5. Limitation of the Study
A major limitation of this study was its reliance on visible calf health disorders and mortalities without the use of diagnostic tests or lab procedures due to financial constraints. Additionally, no samples from affected or deceased calves were collected for laboratory testing, making it difficult to identify specific causative agents for the health issues. Future studies should prioritize the use of advanced diagnostic techniques to determine the specific causes of calf morbidity and mortality.
6. Conclusion
The study found calf morbidity and mortality rates comparable to previous research in the country, but the mortality percentage exceeded the economically acceptable level for well-managed farms. This high calf morbidity and mortality in smallholder dairy farms adversely affects the availability of healthy calves, which is crucial for sustaining the sector and improving farmers’ livelihoods. The research identified various disease syndromes affecting calf health, with diarrhea being the most prevalent. Significant risk factors linked to morbidity and mortality included farm location, calving assistance, birth site, farm floor, timing of colostrum intake, weaning age, and calf age.

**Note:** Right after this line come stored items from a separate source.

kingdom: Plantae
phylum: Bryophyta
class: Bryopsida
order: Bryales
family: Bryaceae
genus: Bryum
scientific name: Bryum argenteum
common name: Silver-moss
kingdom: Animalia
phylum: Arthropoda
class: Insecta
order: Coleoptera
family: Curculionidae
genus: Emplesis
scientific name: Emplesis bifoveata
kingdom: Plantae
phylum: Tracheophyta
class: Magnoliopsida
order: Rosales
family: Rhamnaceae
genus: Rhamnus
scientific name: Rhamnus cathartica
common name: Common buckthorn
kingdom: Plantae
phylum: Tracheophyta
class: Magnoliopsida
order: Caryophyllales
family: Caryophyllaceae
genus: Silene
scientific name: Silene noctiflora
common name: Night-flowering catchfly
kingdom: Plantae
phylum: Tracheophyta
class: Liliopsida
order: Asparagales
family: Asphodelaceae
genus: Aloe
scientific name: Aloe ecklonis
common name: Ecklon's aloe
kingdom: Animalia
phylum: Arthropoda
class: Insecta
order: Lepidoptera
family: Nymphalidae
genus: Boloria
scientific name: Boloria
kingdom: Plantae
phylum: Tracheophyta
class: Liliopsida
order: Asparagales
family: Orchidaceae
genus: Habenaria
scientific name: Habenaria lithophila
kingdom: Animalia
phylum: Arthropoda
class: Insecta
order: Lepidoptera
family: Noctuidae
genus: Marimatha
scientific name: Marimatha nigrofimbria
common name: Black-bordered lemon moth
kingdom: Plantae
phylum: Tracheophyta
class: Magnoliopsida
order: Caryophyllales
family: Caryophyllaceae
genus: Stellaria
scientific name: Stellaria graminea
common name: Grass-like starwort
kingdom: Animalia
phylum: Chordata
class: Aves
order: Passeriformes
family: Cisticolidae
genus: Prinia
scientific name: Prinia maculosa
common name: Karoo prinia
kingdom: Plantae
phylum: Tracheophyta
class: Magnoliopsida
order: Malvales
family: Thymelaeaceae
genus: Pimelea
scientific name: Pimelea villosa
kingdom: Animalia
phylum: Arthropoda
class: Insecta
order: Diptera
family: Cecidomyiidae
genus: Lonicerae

Thus, effective colostrum management—ensuring newborns receive adequate dam colostrum promptly—and early disease detection and treatment are vital to reducing calf morbidity and mortality. It is also important to educate dairy farmers on best management practices to lower these rates in their herds. Future studies should prioritize identifying specific causes of calf morbidity and mortality to implement targeted control measures.
Ethics Statement
This study was reviewed and approved by the Institutional Research Ethics Committee of Hawassa University with the approval number: CNCS-REC 038/2022, dated August 12, 2022. All methods were carried out in accordance with relevant guidelines and regulations.
Consent
Informed verbal consent was obtained from all participating dairy farms for the questionnaire survey and the observation of their calves regarding morbidity and mortality events.
Conflicts of Interest
The authors declare no conflicts of interest.
Author Contributions
Biruk Alemu conceptualized and designed the study, was involved in data collection, and wrote the first draft of the manuscript. Gizachew Hailegebreal supervised the field data collection and critically reviewed the manuscript. Rahmeto Abebe conducted data analysis and interpretation and prepared the final manuscript. All authors read and approved the final version.
Funding
This research did not receive any specific grant from funding agencies in the public, commercial, or not-for-profit sectors. No funding was received for this manuscript.
Acknowledgments
The authors gratefully acknowledge the cooperation of dairy farm owners and workers during data collection.
Open Research
Data Availability Statement
The data that support the findings of this study are available from the corresponding author upon reasonable request.